Retype the lines below character for character, starting with the line that contains "Submission & Surrealism" and continuing through the line that contains "and Chief Judge Garye Vásquez concurring.". Include both of those lines and nothing else.

Excerpted records:
* * * * *

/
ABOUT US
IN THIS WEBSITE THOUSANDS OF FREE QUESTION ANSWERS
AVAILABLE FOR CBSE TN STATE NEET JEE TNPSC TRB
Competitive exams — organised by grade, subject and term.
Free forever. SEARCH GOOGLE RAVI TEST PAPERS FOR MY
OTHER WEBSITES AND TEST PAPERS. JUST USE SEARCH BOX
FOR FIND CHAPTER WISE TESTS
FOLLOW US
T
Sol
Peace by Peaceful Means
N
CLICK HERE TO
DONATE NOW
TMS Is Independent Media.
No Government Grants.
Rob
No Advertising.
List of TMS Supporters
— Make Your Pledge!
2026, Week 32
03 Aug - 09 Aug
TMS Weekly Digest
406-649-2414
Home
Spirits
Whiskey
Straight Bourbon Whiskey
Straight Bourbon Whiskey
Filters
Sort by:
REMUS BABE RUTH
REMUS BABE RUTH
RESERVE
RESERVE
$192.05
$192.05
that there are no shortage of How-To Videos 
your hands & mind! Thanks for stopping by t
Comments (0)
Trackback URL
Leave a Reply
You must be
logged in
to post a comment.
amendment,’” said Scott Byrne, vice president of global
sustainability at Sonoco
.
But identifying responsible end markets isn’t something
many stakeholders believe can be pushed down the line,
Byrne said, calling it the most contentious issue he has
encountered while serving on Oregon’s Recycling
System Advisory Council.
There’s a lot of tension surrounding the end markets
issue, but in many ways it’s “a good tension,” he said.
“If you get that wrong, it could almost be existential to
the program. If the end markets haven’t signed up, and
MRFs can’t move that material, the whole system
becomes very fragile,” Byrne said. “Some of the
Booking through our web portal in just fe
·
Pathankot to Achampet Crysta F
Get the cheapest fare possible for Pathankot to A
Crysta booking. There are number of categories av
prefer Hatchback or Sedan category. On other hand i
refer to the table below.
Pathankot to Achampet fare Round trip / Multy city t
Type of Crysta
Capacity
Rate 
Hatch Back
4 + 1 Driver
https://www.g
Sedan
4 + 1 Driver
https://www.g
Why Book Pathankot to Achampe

* * * * *

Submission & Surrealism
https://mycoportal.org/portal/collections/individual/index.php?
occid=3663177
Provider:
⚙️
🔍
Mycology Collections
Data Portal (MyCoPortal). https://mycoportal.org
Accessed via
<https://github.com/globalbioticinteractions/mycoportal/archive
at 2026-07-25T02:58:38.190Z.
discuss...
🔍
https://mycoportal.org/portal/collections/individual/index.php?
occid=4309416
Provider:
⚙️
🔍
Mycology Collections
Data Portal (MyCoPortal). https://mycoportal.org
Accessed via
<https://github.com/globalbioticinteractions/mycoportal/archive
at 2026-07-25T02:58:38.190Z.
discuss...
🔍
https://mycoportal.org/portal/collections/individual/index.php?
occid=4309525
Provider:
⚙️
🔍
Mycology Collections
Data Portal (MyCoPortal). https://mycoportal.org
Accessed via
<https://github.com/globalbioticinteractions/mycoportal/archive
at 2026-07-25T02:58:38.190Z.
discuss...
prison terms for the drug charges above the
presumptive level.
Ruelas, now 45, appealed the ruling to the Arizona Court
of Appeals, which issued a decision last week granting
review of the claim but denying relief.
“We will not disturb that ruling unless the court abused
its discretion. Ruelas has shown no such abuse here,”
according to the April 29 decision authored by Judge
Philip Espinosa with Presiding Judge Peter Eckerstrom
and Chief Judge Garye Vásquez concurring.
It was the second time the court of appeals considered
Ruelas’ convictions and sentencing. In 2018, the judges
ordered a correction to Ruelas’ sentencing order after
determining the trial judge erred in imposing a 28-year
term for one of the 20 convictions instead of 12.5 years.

* * * * *

Your solution:
Submission & Surrealism
https://mycoportal.org/portal/collections/individual/index.php?
occid=3663177
Provider:
⚙️
🔍
Mycology Collections
Data Portal (MyCoPortal). https://mycoportal.org
Accessed via
<https://github.com/globalbioticinteractions/mycoportal/archive
at 2026-07-25T02:58:38.190Z.
discuss...
🔍
https://mycoportal.org/portal/collections/individual/index.php?
occid=4309416
Provider:
⚙️
🔍
Mycology Collections
Data Portal (MyCoPortal). https://mycoportal.org
Accessed via
<https://github.com/globalbioticinteractions/mycoportal/archive
at 2026-07-25T02:58:38.190Z.
discuss...
🔍
https://mycoportal.org/portal/collections/individual/index.php?
occid=4309525
Provider:
⚙️
🔍
Mycology Collections
Data Portal (MyCoPortal). https://mycoportal.org
Accessed via
<https://github.com/globalbioticinteractions/mycoportal/archive
at 2026-07-25T02:58:38.190Z.
discuss...
prison terms for the drug charges above the
presumptive level.
Ruelas, now 45, appealed the ruling to the Arizona Court
of Appeals, which issued a decision last week granting
review of the claim but denying relief.
“We will not disturb that ruling unless the court abused
its discretion. Ruelas has shown no such abuse here,”
according to the April 29 decision authored by Judge
Philip Espinosa with Presiding Judge Peter Eckerstrom
and Chief Judge Garye Vásquez concurring.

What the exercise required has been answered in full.